Ele acredita que o diálogo aberto com a Fundação de Cultura após o caso vai garantir menos percalços nas próximas festas. Vice-presidente do órgão, o radialista Herlon Cavalcanti contradiz a associação: ele afirmou que a celebração jamais esteve fora do calendário. Também me enviou um áudio informando que a celebração será no Polo das Quadrilhas, e não no Azulão. Enviei perguntas para confirmar se as informações passadas estão corretas, mas, até o fechamento da coluna, não obtive resposta.
A disparidade entre as várias leis que, em tese, asseguram a liberdade religiosa no Brasil e o que está acontecendo é gritante. O papel diz uma coisa, mas o que vive não só dona Francisca, mas as centenas de populações quilombolas do país constrangidas a se converterem, mostra outra. Além da já citada Constituição e do Código Penal, o Estatuto da Igualdade Racial informa, em seu capítulo III, quatro artigos que asseguram direitos dos povos de terreiro.
O artigo 24, por exemplo, afirma o “direito à liberdade de consciência e de crença e ao livre exercício dos cultos religiosos de matriz africana”, compreendendo “a prática de cultos, a celebração de reuniões relacionadas à religiosidade e a fundação e manutenção, por iniciativa privada, de lugares reservados para tais fins”. Também, “a celebração de festividades e cerimônias de acordo com preceitos das respectivas religiões”.
O quarto parágrafo, em tese, deveria proteger a Feira de Ervas na qual Maria negocia: ele assegura “a produção, a comercialização, a aquisição e o uso de artigos e materiais religiosos adequados aos costumes e às práticas fundadas na respectiva religiosidade, ressalvadas as condutas vedadas por legislação específica”.
Há ainda a Lei 7.716/1989, sobre os crimes resultantes de preconceito de raça ou de cor, frequentemente relacionados às religiões afro-indígenas-brasileiras . De acordo com o artigo primeiro “serão punidos, na forma desta Lei, os crimes resultantes de discriminação ou preconceito de raça, cor, etnia, religião ou procedência nacional”.

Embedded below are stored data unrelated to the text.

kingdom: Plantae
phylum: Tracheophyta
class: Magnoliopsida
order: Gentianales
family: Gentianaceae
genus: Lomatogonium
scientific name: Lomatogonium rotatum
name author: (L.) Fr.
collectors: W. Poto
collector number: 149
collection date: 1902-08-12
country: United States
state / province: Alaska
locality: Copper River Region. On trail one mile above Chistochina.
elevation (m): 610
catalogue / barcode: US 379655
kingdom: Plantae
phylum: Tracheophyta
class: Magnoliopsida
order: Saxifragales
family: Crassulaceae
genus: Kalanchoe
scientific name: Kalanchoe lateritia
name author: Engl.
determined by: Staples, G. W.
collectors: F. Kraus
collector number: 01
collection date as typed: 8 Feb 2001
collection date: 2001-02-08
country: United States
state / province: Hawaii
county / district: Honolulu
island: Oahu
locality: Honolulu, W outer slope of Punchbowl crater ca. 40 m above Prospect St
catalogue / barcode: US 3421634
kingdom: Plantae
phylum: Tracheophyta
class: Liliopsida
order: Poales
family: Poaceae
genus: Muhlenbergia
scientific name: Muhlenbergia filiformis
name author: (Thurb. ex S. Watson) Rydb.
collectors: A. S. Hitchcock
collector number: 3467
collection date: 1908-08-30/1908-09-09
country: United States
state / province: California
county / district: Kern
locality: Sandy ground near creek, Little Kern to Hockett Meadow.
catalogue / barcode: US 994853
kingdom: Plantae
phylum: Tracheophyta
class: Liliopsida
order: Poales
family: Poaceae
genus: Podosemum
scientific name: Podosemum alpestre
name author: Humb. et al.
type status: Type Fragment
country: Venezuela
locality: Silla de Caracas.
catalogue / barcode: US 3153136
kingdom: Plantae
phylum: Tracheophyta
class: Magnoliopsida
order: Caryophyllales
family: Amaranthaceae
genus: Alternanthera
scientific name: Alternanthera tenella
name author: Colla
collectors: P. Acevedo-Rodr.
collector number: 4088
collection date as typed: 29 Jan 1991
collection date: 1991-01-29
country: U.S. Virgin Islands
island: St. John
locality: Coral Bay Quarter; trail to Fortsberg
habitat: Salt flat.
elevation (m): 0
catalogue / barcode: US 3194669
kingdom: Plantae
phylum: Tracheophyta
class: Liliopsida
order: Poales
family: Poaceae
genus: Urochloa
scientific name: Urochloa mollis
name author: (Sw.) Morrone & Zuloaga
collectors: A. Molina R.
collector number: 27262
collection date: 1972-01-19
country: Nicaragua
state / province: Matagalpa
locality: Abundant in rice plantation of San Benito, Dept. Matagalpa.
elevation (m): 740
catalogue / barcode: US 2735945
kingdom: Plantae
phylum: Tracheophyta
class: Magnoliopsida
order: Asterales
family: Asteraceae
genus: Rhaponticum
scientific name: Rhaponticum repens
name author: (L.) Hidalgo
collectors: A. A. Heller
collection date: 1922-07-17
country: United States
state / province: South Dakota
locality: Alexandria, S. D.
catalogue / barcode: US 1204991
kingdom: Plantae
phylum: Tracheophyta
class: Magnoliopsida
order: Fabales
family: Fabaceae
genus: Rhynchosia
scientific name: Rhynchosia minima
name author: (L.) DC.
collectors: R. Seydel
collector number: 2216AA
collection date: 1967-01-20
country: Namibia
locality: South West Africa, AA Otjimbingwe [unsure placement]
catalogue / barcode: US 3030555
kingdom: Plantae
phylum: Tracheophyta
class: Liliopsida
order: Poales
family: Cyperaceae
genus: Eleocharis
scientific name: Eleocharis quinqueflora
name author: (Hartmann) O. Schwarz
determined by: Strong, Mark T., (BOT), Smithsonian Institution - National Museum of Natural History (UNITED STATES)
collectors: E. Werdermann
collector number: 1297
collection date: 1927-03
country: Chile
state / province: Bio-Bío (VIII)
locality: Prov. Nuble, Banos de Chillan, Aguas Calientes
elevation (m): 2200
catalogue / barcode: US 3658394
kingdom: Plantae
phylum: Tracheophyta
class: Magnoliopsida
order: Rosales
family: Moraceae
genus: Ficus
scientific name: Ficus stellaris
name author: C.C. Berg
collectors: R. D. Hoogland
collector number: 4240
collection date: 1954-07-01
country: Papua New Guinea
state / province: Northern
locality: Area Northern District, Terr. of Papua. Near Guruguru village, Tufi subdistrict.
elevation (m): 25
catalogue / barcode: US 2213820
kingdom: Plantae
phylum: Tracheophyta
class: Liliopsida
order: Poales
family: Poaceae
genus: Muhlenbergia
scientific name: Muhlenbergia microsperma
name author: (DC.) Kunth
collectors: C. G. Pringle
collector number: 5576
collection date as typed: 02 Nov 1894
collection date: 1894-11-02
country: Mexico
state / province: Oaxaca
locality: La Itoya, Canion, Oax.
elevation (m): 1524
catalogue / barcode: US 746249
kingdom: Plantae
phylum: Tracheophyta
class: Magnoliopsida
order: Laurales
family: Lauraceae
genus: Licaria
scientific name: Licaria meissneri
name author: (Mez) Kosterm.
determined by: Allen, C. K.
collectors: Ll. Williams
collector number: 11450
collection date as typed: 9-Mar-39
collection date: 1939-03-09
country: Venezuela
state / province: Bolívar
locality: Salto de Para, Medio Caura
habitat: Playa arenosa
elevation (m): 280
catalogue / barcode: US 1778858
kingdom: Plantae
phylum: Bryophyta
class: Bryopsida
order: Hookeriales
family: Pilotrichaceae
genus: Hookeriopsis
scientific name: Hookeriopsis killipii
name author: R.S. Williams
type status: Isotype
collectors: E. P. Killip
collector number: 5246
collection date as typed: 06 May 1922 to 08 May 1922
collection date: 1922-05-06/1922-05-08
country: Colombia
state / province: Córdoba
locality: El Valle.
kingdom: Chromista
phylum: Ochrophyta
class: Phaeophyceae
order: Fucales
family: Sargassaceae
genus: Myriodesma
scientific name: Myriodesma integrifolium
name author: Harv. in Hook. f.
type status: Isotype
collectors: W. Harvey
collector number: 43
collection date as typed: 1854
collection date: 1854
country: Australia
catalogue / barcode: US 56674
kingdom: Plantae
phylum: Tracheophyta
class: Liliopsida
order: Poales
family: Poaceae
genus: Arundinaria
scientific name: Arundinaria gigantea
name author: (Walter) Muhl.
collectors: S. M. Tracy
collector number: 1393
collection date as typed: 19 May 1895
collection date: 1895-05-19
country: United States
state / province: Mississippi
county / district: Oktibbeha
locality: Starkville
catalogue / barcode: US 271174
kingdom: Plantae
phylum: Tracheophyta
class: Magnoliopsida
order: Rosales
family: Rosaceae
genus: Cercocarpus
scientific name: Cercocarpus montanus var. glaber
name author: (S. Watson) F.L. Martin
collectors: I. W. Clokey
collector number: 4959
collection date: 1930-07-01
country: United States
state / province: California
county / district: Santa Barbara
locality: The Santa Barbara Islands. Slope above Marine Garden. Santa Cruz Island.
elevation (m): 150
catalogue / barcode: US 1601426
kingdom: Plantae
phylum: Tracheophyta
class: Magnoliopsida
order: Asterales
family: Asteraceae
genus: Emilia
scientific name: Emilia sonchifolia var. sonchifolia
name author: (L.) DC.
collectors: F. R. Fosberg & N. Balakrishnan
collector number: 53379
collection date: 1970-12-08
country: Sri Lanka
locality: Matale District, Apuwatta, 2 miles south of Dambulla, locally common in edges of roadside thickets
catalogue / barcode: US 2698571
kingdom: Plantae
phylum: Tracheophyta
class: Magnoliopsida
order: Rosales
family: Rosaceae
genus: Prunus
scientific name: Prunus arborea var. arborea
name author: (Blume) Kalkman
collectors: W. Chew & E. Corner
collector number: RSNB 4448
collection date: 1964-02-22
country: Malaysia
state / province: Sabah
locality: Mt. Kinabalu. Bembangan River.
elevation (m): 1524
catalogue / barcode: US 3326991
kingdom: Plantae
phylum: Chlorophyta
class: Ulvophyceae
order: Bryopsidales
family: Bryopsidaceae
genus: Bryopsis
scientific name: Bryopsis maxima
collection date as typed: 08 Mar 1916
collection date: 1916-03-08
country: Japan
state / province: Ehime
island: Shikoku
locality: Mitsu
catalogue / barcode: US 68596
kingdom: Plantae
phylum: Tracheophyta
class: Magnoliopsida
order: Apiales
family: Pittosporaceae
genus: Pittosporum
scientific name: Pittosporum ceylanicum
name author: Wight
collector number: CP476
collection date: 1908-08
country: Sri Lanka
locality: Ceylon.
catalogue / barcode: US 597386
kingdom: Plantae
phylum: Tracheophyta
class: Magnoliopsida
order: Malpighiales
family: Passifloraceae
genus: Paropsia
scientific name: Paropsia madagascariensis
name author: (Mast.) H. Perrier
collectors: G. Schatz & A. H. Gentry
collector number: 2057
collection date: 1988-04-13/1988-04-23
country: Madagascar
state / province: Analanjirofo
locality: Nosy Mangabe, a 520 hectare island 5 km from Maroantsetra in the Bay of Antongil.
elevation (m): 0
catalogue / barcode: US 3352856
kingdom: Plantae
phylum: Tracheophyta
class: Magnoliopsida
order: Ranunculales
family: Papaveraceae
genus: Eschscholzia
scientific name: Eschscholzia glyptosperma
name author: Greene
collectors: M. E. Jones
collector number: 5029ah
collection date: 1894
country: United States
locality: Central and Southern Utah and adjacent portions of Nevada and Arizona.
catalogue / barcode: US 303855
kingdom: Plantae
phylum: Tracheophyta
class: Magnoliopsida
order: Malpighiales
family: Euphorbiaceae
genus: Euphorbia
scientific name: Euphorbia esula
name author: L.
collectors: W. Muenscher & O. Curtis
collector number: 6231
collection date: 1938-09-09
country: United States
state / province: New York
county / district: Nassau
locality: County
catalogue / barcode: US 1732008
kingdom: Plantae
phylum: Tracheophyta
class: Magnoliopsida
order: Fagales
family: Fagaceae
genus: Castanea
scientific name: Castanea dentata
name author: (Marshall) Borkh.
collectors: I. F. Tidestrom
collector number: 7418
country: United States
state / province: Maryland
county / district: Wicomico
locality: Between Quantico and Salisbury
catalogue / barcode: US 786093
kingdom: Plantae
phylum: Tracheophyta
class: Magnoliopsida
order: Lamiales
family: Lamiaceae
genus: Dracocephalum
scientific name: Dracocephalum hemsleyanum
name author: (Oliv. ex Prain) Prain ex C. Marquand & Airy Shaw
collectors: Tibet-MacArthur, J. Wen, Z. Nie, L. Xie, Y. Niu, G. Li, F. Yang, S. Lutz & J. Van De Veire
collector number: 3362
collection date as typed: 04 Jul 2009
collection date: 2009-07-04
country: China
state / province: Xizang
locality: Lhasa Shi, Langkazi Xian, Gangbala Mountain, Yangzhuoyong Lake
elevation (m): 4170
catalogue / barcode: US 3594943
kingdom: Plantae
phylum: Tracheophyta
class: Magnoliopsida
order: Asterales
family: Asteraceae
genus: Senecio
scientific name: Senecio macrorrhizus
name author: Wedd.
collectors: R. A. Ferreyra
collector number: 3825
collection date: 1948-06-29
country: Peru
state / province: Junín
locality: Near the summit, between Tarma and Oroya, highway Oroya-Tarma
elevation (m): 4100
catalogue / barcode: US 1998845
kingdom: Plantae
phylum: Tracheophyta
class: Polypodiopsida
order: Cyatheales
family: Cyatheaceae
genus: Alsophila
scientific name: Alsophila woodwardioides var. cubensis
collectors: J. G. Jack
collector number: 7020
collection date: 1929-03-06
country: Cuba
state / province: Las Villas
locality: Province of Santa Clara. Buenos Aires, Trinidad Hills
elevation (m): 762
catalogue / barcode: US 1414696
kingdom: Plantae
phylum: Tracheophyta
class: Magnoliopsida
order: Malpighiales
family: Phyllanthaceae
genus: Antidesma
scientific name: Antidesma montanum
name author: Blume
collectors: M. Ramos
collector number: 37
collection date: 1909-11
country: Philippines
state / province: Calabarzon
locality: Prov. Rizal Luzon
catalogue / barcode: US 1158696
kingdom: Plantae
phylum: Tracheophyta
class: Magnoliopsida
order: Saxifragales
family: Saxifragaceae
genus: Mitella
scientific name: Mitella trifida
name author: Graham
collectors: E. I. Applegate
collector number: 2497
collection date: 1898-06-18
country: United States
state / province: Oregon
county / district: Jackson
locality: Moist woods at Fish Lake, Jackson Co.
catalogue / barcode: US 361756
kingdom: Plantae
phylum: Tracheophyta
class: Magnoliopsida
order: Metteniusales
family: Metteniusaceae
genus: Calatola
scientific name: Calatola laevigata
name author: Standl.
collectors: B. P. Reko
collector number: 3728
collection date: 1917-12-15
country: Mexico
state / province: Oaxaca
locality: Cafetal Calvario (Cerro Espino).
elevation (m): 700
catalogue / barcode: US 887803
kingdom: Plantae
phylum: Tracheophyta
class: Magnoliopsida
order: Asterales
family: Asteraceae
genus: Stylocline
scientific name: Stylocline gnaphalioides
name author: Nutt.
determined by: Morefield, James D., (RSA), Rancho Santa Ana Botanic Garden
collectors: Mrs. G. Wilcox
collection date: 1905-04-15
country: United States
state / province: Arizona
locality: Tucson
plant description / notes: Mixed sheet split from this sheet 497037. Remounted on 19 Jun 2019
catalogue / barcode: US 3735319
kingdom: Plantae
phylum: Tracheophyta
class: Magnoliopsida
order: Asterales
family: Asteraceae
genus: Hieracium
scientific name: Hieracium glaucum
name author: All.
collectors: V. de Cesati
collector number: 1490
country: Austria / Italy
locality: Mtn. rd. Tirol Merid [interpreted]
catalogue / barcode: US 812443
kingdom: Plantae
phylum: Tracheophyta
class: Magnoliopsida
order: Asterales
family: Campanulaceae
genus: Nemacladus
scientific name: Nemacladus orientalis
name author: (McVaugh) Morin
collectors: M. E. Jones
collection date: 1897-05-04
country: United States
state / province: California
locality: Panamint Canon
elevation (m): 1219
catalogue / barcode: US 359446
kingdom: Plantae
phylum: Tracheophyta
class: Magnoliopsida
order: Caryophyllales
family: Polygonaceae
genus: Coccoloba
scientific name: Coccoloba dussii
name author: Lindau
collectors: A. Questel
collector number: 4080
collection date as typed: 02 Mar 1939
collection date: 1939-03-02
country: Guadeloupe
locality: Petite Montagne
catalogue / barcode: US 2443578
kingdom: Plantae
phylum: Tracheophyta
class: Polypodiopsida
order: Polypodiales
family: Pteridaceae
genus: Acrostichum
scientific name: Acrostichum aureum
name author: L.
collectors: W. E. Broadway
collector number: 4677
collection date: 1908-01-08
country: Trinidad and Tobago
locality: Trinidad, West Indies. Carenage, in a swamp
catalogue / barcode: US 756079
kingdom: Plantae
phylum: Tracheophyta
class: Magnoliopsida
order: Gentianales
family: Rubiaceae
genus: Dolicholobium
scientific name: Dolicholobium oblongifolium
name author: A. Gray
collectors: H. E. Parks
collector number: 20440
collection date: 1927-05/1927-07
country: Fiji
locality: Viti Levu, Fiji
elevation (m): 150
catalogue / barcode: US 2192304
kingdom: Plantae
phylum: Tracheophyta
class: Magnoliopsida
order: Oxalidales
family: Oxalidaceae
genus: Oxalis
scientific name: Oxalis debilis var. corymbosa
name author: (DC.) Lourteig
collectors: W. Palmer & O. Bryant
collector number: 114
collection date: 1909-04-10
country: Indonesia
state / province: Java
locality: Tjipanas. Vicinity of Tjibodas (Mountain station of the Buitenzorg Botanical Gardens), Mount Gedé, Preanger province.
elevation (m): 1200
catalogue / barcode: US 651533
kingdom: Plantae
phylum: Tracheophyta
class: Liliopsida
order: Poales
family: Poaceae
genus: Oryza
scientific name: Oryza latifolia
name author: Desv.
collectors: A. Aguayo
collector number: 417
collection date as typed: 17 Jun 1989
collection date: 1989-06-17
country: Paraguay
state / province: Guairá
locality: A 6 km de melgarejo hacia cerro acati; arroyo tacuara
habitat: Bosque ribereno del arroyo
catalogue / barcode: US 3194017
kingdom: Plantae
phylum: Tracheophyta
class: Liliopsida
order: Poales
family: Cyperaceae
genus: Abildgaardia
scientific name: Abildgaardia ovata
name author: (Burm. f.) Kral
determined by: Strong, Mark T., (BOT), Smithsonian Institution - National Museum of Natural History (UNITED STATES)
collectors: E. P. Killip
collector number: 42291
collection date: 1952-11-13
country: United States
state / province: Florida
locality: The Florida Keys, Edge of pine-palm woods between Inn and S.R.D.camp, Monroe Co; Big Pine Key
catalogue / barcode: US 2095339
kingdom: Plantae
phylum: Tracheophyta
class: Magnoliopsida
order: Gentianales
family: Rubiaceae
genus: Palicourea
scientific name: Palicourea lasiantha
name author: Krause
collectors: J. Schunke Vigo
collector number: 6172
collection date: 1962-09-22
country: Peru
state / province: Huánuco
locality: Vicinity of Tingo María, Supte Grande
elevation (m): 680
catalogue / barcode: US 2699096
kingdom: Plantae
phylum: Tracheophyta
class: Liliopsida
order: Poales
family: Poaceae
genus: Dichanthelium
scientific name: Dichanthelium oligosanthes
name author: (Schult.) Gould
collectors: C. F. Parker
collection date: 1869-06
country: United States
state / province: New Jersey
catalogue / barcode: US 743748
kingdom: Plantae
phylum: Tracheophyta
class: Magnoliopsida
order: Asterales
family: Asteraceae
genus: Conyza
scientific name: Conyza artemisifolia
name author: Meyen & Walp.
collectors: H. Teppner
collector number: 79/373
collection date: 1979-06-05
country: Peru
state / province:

No entanto, os meios para que as pessoas (principalmente aquelas inseridas em contextos efetivamente ou simbolicamente mais distantes da letra da lei) efetivem suas denúncias sobre racismo ou intolerância religiosa não são simples, nem popularizados. As ouvidorias dos Ministérios Públicos, por exemplo, recebem as denúncias e posteriormente as distribuem para as promotorias com atribuição específica de investigar, como me informou Ivana Botelho, procuradora e coordenadora do Grupo de Trabalho Racismo do MP de Pernambuco.
Para ela, não é possível afirmar que os casos de assédio e racismo religioso aumentaram no Brasil (a despeito de números como os da Renafro). “Mas a publicização desses eventos, sim. Isso, por um lado, demonstra que parte da população não admite, de forma passiva, esse desrespeito.” A promotora também apontou que uma denúncia de intolerância pode vir repleta de vários crimes. “Tudo depende do que acontecer, da forma como a agressão se dá. Cada caso é analisado individualmente e definido, pela promotoria que estiver à frente da investigação, de acordo com os elementos e informações coletadas, os crimes ali envolvidos”.
Infelizmente, o MPPE não monitora as mudanças de religião em nenhuma comunidade, nem mesmo nas quilombolas. Elas, hoje, mostram como apagamento da própria história, da própria vida, acontecem em nome de um Jesus moldado de acordo com interesses próprios, oferecendo não cuidado e irmandade, mas intolerância e destruição.